Friday, December 17, 2010

Burn Notice: AV Club - Matt Nix Interview

Source: AV Club [follow link for complete interview]

Interview

Matt Nix

by Chris Kompanek December 16, 2010

As a self-professed geek, Matt Nix is extremely interested in how things work. Prior to Burn Notice and his short-lived retro buddy-cop show The Good Guys, Nix made a few short films, one of which caught the eye of a former intelligence operative Michael Wilson. They became friends, and Burn Notice evolved from a desire to set the record straight about what it’s like to be a spy and demystify the gadgets and techniques of the trade. The show, which wraps up its fourth season tonight, focuses on recently “burned” spy Michael Weston, who’s dropped back into his hometown of Miami after 10 years of covert life abroad. He divides his time between investigating who burned him and taking on private-eye work to make some extra cash, along with ex-Navy SEAL buddy Sam Axe (Bruce Campbell) and ex-girlfriend Fiona (Gabrielle Anwar), who has a knack for blowing things up.
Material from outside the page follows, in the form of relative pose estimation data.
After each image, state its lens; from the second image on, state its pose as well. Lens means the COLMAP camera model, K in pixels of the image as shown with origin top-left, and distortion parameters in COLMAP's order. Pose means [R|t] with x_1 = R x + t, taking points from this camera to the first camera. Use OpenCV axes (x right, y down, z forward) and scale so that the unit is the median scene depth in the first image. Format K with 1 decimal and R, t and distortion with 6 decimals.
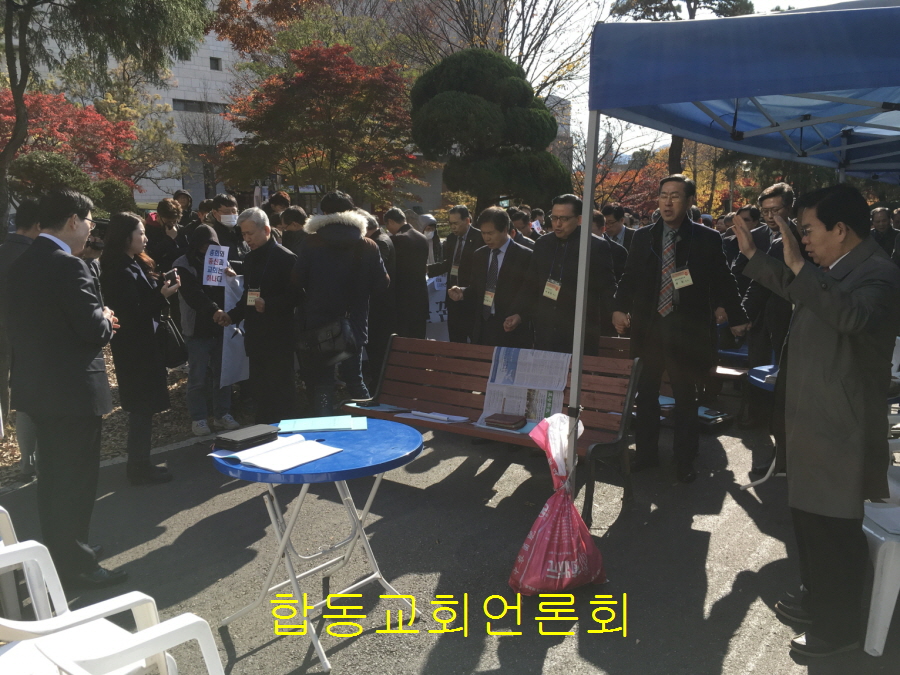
lens RADIAL K [[764.0, 0, 444.5], [0, 764.0, 338.7], [0, 0, 1]] dist [0.088672, -0.143606]
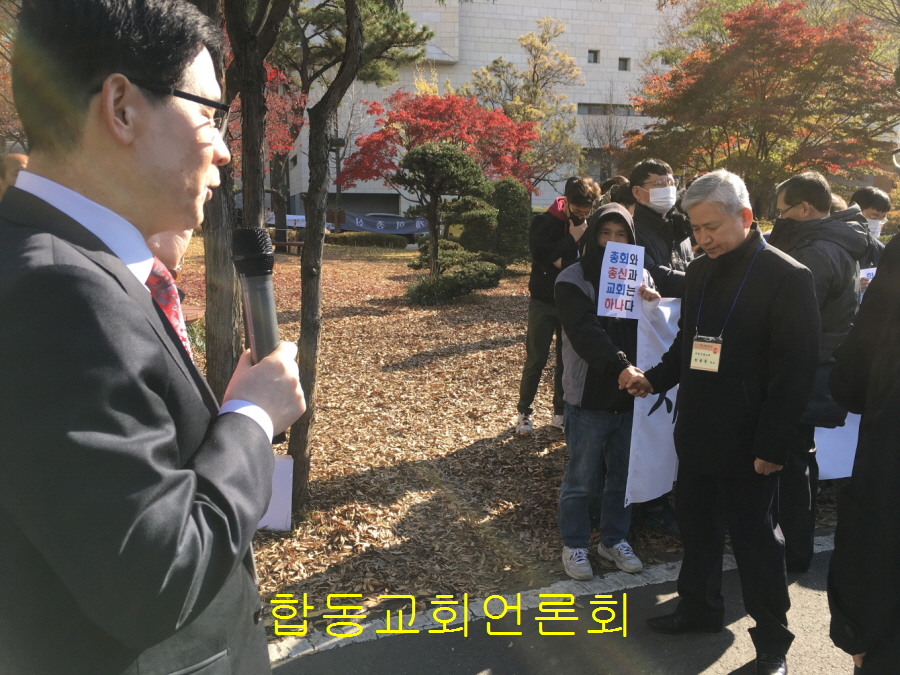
lens RADIAL K [[764.0, 0, 444.5], [0, 764.0, 338.7], [0, 0, 1]] dist [0.088672, -0.143606]
pose [[0.882147, 0.085645, -0.463122, -0.049653], [-0.089488, 0.995893, 0.013715, -0.016100], [0.462394, 0.029345, 0.886189, 0.144151]]
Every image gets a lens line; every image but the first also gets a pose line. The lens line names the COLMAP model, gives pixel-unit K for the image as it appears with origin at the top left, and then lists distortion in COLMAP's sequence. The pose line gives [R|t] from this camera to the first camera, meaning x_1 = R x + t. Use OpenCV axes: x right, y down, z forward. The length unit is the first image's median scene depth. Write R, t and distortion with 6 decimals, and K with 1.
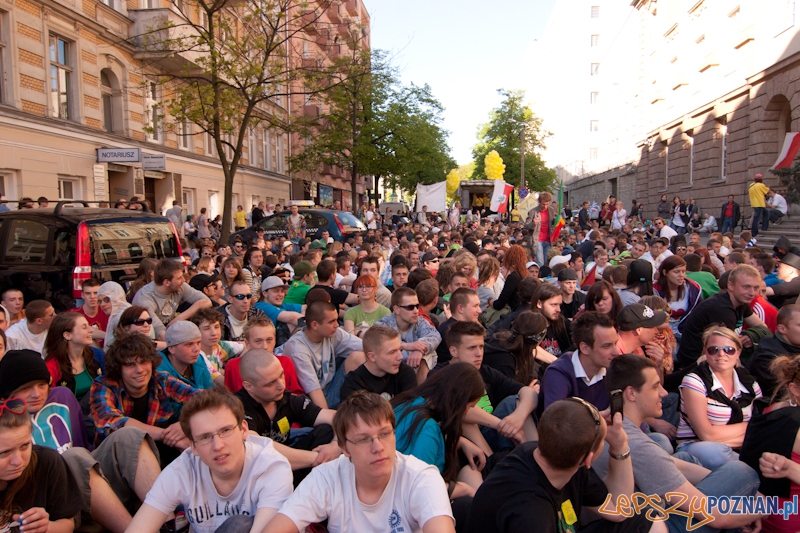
lens RADIAL K [[615.5, 0, 397.0], [0, 615.5, 261.2], [0, 0, 1]] dist [0.010340, -0.007010]
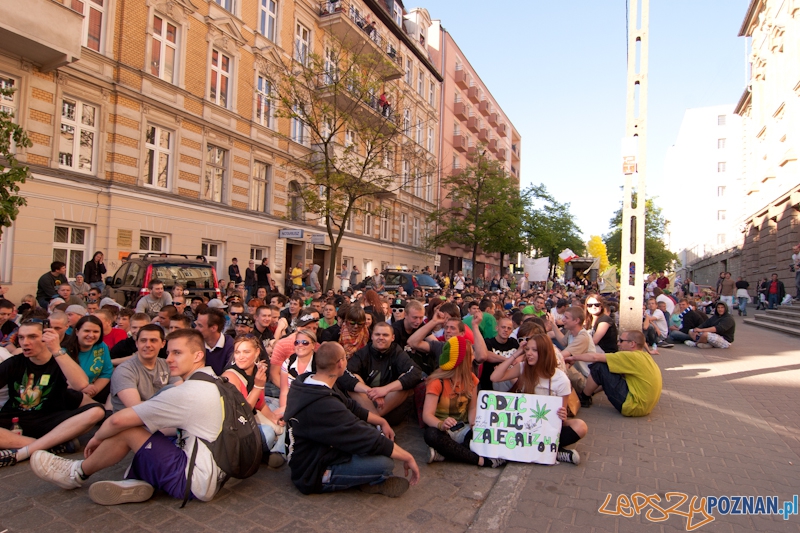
lens RADIAL K [[464.7, 0, 397.4], [0, 464.7, 268.3], [0, 0, 1]] dist [-0.005200, -0.002687]
pose [[0.938592, 0.031716, -0.343568, 0.116850], [-0.068333, 0.993129, -0.094998, 0.005242], [0.338195, 0.112641, 0.934311, -0.003262]]
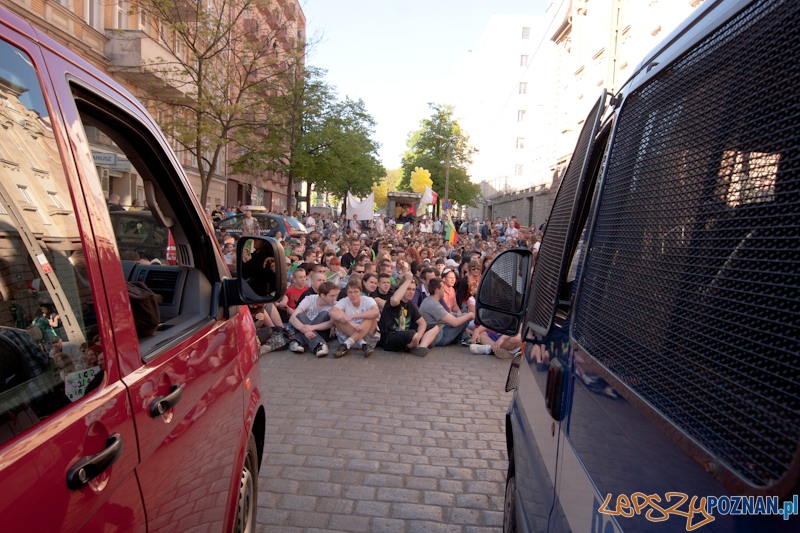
lens RADIAL K [[665.9, 0, 399.0], [0, 665.9, 269.6], [0, 0, 1]] dist [0.001201, -0.002866]
pose [[0.991182, 0.047515, 0.123699, -0.017262], [-0.047477, 0.998867, -0.003261, 0.009000], [-0.123713, -0.002640, 0.992314, -0.174667]]
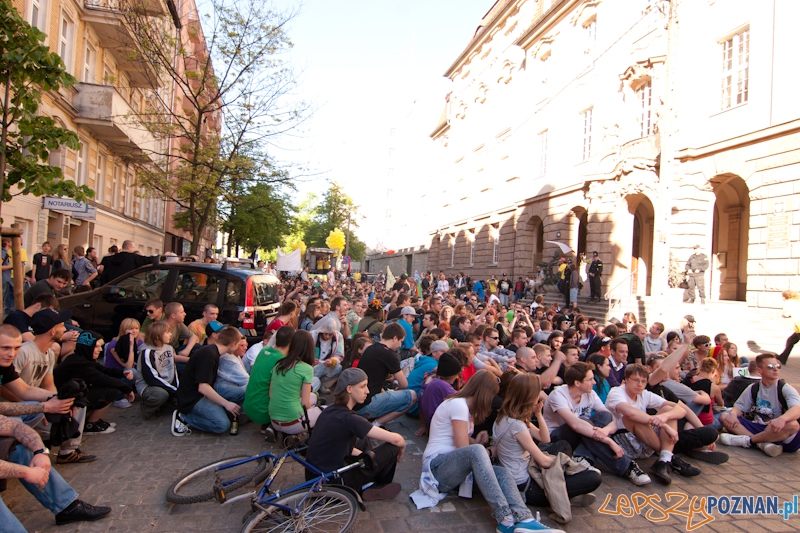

The A.V. Club recently spoke with Nix about the evolution of the show, the prequel he’s in the process of writing, and why Michael Weston eats so much damn yogurt.


... The A.V. Club: How did the idea for Burn Notice evolve?

Matt Nix: I’d known a guy named Michael Wilson for a long time, who is a consultant on the show and has a background in private intelligence. My conversations with him had sparked an idea for a show about private intelligence consulting firms, which I thought was sort of an interesting arena. Then I realized over the course of thinking about that idea that I was really more interested in who spies were as people than I was about writings stories about people running around the world doing spy things. That evolved into an idea where we kind of take the espionage out of the spy, if you will. I had heard about this thing called a “burn notice,” and it seemed like an interesting way to take a spy, clip his wings, and make him use all of the things that made him a spy in a non-espionage context. That allowed me to explore the stuff that I was interested in without having to build fake sets of Turkey and pass-coded messages.

AVC: To what extent is Michael Weston based on Michael Wilson?

MN: There are aspects of Michael Weston that are inspired [by Wilson], but he’s also a combination of many influences. There are certainly aspects of Michael’s character inspired by that, but other aspects that are drawn from other sources or from my head or heads of other writers. Or indeed, from Michael Wilson’s head. The character’s not meant to be him.